11 Mr Benson sought to have the proceedings dismissed with costs. He did so on the basis that the applicant's claims were unmeritorious and had been raised and dismissed in other proceedings. Costs were confined to Counsel's fees of $3,740.
CONSIDERATION
The legislation and relevant principles
12 Section 210 of the Act identifies a number of prohibited reasons which, if alleged, and not satisfactorily rebutted by the employer, constitute victimisation by an employer against an employee. The section is expressed as follows:
210 Freedom from victimisation
(1) An employer or industrial organisation must not victimise an employee or prospective employee because the person:
(a) is or was a member or an official of an industrial organisation of employees or otherwise an elected representative of employees, or
(b) does not belong to an industrial organisation of employees, or holds a certificate of conscientious objection to becoming a member of such an industrial organisation, or
(c) refuses to engage in industrial action, or
(d) exercises functions conferred under this Act, or
(e) claims a benefit to which the person is entitled under the industrial relations legislation or an industrial instrument, or
(f) informs any person of an alleged breach by an employer of the industrial relations legislation or of an industrial instrument, or
(g) participates, or proposes to participate, in proceedings relating to an industrial matter, or
(h) engages in, or proposes to engage in, any public or political activity (unless it interferes with the performance of the employee's duties), or
(i) informs any person of an alleged breach of the Protection of the Environment Operations Act 1997 by an employer, or
(ia) informs any person or body of, or gives evidence in relation to, a notifiable occurrence within the meaning of the Rail Safety Act 2002 , or
(ib) reports a matter relating to the safety or reliability of railway, bus or ferry operations to the Chief Investigator of the Independent Transport Safety and Reliability Regulator or an officer of the Ministry of Transport, or
(j) makes a complaint about a workplace matter that the person considers is not safe or a risk to health, or exercises functions (as a member of a committee or otherwise) with respect to workplace consultation conferred under Division 2 of Part 2 of the Occupational Health and Safety Act 2000 , or
(k) assists the Independent Pricing and Regulatory Tribunal or Scheme Administrator in the exercise of its functions under the Electricity Supply Act 1995 .

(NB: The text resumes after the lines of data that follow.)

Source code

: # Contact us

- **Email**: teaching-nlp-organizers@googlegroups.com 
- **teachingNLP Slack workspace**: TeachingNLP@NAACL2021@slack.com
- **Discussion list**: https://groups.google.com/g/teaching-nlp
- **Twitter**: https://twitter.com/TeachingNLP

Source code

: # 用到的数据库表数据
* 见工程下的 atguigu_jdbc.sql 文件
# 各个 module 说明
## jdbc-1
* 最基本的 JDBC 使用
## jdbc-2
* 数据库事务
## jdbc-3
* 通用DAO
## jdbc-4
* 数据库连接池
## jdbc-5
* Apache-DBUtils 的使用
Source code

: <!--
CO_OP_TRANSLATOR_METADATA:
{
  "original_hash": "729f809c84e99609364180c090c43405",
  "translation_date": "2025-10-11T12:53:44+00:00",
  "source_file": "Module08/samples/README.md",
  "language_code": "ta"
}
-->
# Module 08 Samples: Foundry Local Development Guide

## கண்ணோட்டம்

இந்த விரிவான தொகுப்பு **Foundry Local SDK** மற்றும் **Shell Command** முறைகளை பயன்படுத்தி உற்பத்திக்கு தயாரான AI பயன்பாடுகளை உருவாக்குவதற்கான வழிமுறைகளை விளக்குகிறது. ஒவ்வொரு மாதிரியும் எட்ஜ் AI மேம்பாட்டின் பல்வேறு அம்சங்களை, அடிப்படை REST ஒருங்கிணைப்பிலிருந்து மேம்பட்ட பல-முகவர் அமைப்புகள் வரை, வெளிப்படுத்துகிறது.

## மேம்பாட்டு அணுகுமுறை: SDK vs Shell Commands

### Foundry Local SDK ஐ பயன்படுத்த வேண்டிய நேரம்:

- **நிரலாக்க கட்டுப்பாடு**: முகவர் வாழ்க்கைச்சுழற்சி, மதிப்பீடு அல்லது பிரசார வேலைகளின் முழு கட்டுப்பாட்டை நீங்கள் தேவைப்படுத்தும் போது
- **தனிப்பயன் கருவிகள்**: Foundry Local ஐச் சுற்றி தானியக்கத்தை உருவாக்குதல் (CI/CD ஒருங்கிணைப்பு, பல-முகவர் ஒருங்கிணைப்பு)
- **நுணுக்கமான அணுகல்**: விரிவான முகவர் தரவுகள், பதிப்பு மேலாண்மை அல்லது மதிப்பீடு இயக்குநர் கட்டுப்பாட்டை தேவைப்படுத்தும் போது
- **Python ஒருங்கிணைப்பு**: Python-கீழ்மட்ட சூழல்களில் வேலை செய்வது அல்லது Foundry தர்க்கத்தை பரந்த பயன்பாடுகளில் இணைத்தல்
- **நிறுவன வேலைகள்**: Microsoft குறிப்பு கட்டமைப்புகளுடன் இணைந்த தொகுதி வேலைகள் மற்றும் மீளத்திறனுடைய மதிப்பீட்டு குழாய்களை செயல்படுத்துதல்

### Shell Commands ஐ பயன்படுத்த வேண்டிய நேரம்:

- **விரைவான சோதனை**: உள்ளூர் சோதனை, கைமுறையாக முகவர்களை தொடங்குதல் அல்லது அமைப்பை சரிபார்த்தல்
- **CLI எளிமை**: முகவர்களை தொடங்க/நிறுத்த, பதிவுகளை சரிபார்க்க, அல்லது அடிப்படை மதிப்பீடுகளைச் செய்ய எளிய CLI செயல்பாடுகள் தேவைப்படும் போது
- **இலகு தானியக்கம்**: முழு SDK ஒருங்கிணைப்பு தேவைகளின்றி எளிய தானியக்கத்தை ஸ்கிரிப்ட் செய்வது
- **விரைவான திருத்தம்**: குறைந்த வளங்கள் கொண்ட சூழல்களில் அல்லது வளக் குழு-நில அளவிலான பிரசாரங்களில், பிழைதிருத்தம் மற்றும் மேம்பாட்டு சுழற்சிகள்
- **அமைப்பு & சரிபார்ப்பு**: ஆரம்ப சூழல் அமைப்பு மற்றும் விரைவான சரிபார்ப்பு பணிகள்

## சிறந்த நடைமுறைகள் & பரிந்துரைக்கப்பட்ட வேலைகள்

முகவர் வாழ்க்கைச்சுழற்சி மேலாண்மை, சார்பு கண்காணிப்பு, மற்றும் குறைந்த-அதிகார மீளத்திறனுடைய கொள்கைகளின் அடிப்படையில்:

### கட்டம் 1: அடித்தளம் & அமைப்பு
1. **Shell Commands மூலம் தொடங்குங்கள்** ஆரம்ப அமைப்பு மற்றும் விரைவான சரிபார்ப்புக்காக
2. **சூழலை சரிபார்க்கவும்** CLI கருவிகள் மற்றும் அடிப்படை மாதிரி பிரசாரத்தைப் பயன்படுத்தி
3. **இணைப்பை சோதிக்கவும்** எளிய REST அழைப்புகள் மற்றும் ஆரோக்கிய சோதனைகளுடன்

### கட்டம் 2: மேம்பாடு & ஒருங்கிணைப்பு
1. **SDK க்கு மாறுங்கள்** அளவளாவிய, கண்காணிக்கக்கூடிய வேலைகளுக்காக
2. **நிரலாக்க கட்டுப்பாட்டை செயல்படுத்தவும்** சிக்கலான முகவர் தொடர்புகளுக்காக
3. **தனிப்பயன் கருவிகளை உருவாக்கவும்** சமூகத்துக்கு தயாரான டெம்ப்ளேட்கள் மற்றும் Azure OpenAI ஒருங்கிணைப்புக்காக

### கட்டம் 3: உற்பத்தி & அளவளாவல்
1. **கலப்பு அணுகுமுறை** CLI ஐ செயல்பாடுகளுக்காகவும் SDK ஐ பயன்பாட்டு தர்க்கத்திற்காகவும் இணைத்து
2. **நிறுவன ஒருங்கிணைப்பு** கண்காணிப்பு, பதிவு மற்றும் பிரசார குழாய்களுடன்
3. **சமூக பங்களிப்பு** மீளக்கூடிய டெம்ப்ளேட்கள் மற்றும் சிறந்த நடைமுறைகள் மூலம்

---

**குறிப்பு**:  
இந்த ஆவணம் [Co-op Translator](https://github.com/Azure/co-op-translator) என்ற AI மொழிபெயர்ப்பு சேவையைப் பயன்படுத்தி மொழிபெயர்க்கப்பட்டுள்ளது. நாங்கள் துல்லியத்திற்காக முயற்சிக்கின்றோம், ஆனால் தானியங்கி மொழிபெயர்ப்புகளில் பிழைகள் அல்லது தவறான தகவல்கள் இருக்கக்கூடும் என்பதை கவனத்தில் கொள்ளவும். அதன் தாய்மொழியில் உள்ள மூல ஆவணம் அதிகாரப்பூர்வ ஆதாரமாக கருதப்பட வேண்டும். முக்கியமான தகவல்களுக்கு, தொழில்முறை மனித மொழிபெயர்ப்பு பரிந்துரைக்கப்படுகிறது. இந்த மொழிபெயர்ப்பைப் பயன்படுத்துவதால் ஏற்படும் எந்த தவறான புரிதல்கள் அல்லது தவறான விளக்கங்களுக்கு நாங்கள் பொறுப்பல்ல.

(2) In any proceedings under section 213 to enforce the provisions of this section, it is presumed that an employee or prospective employee who suffers any detriment as a result of action by the employer or industrial organisation was victimised because of a matter referred to in subsection (1) that is alleged by the applicant to be the cause of the detrimental action. That presumption is rebutted if the employer or industrial organisation satisfies the Commission that the alleged matter was not a substantial and operative cause of the detrimental action.
13 An application for relief, made under s 213 of the Act, must be made within 21 days of the alleged contravention of s 210: see s 213(3). However, the Commission may exercise a discretion to accept an out of time application by virtue of s 213(4) of the Act which is in the following form:
(4) The Commission may accept an application that is made out of time if the Commission considers there is sufficient reason to do so, having regard in particular to:
(a) the reason for, and the length of, the delay in making the application, and
(b) any hardship that may be caused to the applicant or other party if the application is or is not rejected, and
(c) the conduct in relation to which the order is sought.
14 In Donovan and Anor v Kensington Pharmacy and Newsagency [2004] NSWIRComm 385, I referred to the similarities of this section to the discretion available to the Commission to accept an out of time unfair dismissal application under s 85(3) of the Act. At paras [94] and [95] I said:
94 As I apprehend it, there are no authorities of this Commission which have considered s213(4) of the Act and the Commission's discretion to accept an out of time victimisation application. It will be readily apparent, however, that s213(4) is in almost identical terms, and relevantly so for present purposes, to s85(3) of the Act - the provision dealing with out of time unfair dismissal applications.